Benchmark methodology and result snapshots live in ../benchmark/README.md. The docs site keeps architecture and operating guidance separate from benchmark storytelling.

Fastest Path

Try NoKV In Five Minutes

Fastest Demo Loop

Boot a cluster, front it with Redis, inspect the runtime.

If you only want one practical path, this is the shortest route from clone to “I can see the system running”. It uses the local cluster helper, the Redis-compatible gateway, and the built-in runtime inspection commands.

local cluster redis gateway runtime inspect
01

Start the cluster

Use the shared topology file and bring up the local Coordinator + store layout.

02

Expose a familiar interface

Run the Redis-compatible gateway so you can talk to NoKV with an off-the-shelf client.

03

Inspect the system

Query stats and region ownership so the demo ends with visibility instead of blind writes.

# 1. Start a local cluster from the shared topology file
./scripts/dev/cluster.sh --config ./raft_config.example.json

# 2. In another terminal, front it with the Redis-compatible gateway
go run ./cmd/nokv-redis \
  --addr 127.0.0.1:6380 \
  --raft-config ./raft_config.example.json

# 3. Talk to NoKV with any Redis client
redis-cli -p 6380 set hello world
redis-cli -p 6380 get hello

# 4. Inspect the running cluster
go run ./cmd/nokv stats --expvar http://127.0.0.1:9100
go run ./cmd/nokv regions --workdir ./artifacts/cluster/store-1

Read This Next

Documentation Guide

If you only read three pages, read these first:

  1. Getting Started for the shortest path to a running cluster.
  2. Raftstore for runtime ownership and distributed boundaries.
  3. Migration for the standalone → cluster bridge that makes NoKV distinct.

Getting Started

Run NoKV locally, understand the topology file, and boot your first store or local cluster.

Raftstore

Read the distributed runtime layout: server wiring, store ownership, peer lifecycle, snapshots, and recovery surfaces.

Migration

Follow the standalone → seeded → cluster path, including SST snapshot install and membership rollout.

Testing

See how deterministic integration, failpoints, restart recovery, and distributed fault matrix coverage are organized.

Choose Your Route

Read By Interest

Storage Engine

Read this route if you care about WAL discipline, MemTable/flush, manifest semantics, and ValueLog GC.

Architecture · WAL · Flush · Value Log

Distributed Runtime

Read this route if Store/Peer ownership, transport, snapshots, and Coordinator are the parts you want to reason about.

Raftstore · Coordinator · Runtime

Migration & Operations

Read this route if the bridge from standalone workdir to replicated region is the part you want to demo or operate.

Migration · Scripts · CLI

Testing & Validation

Read this route if you want to see how NoKV verifies correctness under restart, degraded Coordinator, chaos, and failpoint boundaries.

Testing · Notes

Common Paths

Jump Points

Layer View

Architecture Sketch

%%{init: {
  "themeVariables": { "fontSize": "18px" },
  "flowchart": { "nodeSpacing": 45, "rankSpacing": 62, "curve": "basis" }
}}%%
graph TD
    Client["Client / App / Redis"] -->|RPC / RESP| Server["Node Server"]
    Client -->|Route / TSO / control queries| Coordinator["Coordinator"]
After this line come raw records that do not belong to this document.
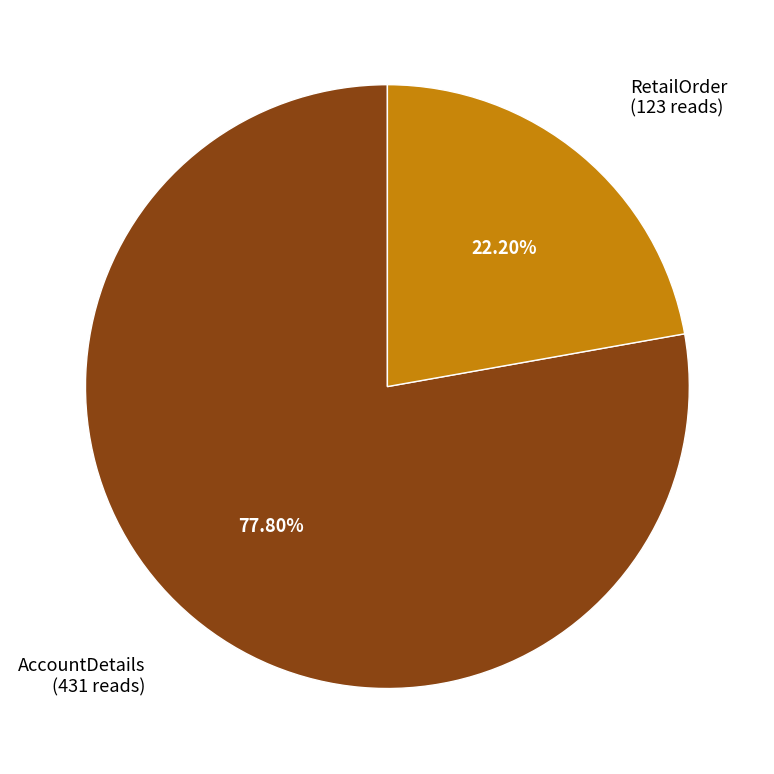

Which slice is the smallest?

RetailOrder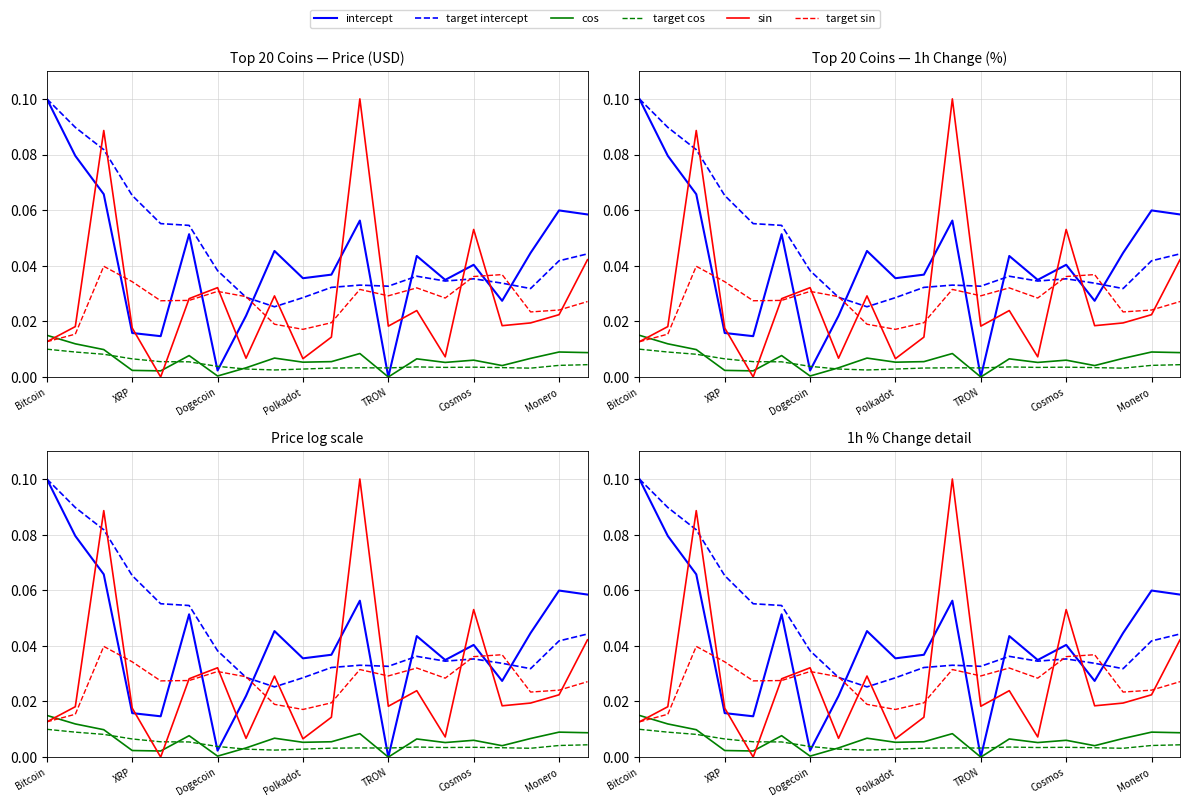

Is the value of sin at 8 greater than the value of intercept at 12?

Yes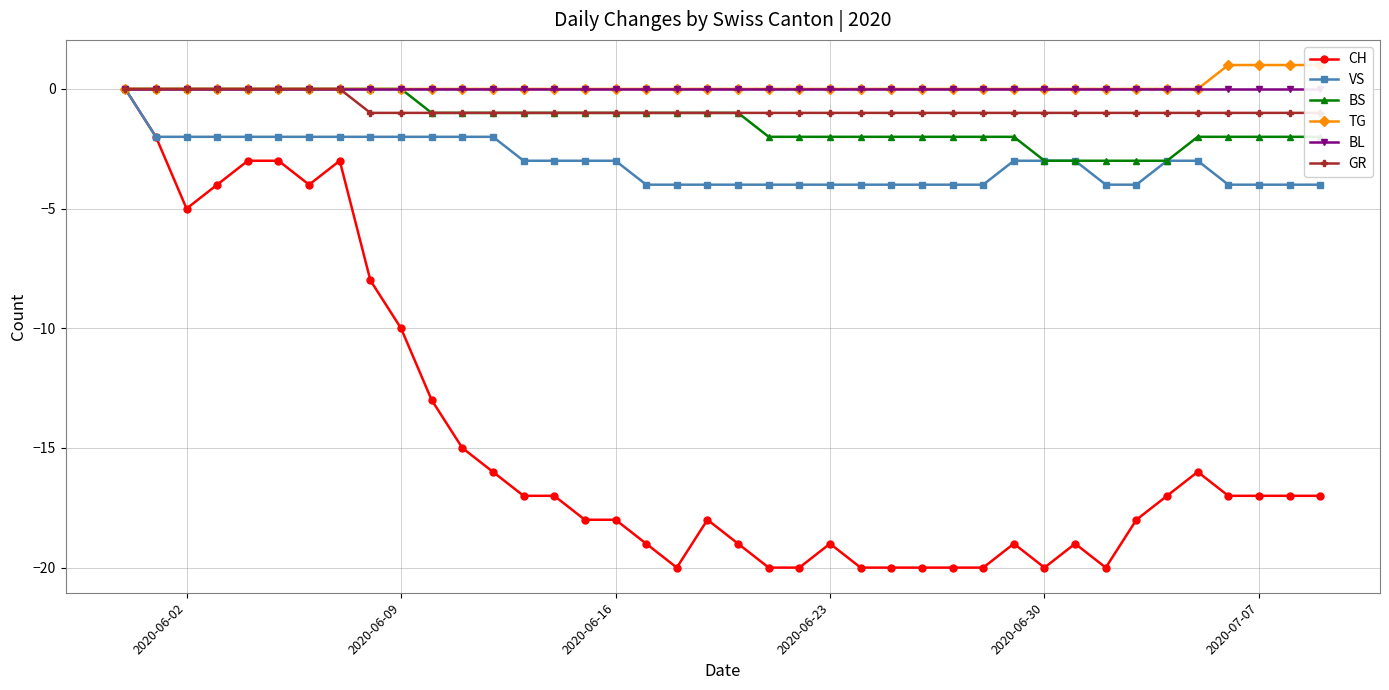

What is the lowest value of the CH series?

-20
    subgraph "Distributed Runtime"
        Server --> Store["Store runtime root"]
        Store --> Peer["Peer runtime"]
        Store --> Admin["RaftAdmin"]
        Store --> Meta["Local recovery metadata"]
        Peer --> Raft["Raft durable state"]
        Peer --> Snap["Logical region snapshot"]
    end

    subgraph "Shared Data Plane"
        Peer --> DB["NoKV DB"]
        Snap --> DB
        DB --> LSM["LSM / WAL / VLog / MVCC"]
    end
The central design choice is simple: NoKV is not a separate standalone engine and distributed product glued together later. The distributed system is built over the same storage core, with migration and snapshot semantics made explicit instead of implicit.